# [THE RECORDS]
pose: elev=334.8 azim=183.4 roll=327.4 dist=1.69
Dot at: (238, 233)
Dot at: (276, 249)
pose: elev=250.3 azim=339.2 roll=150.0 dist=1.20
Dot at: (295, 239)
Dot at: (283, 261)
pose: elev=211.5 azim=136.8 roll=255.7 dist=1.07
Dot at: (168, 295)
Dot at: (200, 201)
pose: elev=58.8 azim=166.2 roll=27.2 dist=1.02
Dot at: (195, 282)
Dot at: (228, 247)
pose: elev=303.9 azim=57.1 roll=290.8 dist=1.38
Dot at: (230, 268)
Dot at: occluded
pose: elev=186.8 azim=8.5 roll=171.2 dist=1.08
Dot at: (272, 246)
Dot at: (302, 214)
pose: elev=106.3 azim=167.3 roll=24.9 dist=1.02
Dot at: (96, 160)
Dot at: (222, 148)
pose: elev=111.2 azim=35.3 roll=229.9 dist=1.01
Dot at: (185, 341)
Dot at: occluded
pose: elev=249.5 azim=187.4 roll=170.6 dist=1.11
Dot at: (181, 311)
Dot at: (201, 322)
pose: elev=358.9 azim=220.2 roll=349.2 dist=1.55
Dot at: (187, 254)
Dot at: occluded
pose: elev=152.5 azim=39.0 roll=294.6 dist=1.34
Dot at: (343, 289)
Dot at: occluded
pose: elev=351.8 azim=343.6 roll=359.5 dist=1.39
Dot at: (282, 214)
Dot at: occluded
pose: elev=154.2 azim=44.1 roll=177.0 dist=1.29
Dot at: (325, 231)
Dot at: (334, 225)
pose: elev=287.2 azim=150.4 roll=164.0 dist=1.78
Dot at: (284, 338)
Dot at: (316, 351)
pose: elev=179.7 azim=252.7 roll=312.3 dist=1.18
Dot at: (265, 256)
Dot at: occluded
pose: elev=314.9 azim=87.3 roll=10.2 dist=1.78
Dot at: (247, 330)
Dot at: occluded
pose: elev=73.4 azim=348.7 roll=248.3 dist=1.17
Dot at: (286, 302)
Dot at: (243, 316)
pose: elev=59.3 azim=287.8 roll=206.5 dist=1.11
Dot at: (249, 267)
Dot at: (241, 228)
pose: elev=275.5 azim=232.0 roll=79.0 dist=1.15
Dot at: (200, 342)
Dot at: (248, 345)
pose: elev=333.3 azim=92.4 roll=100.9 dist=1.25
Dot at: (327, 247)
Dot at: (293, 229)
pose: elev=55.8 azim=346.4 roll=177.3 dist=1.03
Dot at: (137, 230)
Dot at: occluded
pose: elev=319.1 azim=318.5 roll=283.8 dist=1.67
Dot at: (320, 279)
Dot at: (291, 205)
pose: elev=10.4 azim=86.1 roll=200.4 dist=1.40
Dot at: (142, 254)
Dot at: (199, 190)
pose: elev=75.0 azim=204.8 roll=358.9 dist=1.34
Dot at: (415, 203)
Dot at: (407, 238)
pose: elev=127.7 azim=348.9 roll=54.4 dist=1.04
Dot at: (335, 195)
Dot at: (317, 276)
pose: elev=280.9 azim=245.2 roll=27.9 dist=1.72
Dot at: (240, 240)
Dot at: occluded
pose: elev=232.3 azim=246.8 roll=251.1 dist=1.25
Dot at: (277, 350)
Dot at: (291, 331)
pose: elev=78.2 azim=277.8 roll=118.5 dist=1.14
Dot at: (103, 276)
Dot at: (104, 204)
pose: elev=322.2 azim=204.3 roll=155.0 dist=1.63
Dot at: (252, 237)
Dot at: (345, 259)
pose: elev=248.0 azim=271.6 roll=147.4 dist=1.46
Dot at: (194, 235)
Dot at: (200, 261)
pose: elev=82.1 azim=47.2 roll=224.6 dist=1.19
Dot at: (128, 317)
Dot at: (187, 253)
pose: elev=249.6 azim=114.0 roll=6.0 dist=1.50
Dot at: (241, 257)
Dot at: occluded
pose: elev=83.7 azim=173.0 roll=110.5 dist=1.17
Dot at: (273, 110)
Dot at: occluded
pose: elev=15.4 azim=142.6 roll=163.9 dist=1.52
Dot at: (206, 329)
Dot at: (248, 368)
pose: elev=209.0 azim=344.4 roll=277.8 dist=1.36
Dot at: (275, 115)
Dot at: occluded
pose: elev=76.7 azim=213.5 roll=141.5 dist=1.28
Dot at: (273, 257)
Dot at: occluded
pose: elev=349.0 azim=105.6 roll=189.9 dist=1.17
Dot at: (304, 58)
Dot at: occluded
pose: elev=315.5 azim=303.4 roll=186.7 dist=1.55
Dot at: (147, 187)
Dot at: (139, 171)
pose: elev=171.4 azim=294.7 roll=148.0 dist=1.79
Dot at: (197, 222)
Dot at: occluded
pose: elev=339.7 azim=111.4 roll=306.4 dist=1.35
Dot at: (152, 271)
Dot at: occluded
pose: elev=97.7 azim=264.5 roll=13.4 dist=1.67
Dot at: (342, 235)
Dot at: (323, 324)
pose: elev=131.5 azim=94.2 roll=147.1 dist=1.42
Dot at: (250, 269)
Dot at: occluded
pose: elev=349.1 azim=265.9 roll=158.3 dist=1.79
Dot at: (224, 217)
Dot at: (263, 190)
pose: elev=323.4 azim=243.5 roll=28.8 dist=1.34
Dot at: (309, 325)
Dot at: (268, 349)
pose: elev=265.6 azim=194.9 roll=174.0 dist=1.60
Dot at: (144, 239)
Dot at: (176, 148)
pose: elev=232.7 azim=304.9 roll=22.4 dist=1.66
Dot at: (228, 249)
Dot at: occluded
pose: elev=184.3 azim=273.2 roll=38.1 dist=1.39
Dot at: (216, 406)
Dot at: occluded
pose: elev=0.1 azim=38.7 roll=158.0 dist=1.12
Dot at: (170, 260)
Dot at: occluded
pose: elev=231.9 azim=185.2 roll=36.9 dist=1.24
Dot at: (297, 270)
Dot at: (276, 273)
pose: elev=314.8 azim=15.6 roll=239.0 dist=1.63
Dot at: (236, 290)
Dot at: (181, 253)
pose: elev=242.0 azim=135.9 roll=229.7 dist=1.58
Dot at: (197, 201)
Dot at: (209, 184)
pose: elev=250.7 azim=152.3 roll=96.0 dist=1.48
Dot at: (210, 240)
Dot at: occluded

# [STATED TASK]
Copy the lines above, starting at the line containing "pose: elev=171.4 azim=294.7" and ending at the line containing "Dot at: (323, 324)".

# [FINAL RESULT]
pose: elev=171.4 azim=294.7 roll=148.0 dist=1.79
Dot at: (197, 222)
Dot at: occluded
pose: elev=339.7 azim=111.4 roll=306.4 dist=1.35
Dot at: (152, 271)
Dot at: occluded
pose: elev=97.7 azim=264.5 roll=13.4 dist=1.67
Dot at: (342, 235)
Dot at: (323, 324)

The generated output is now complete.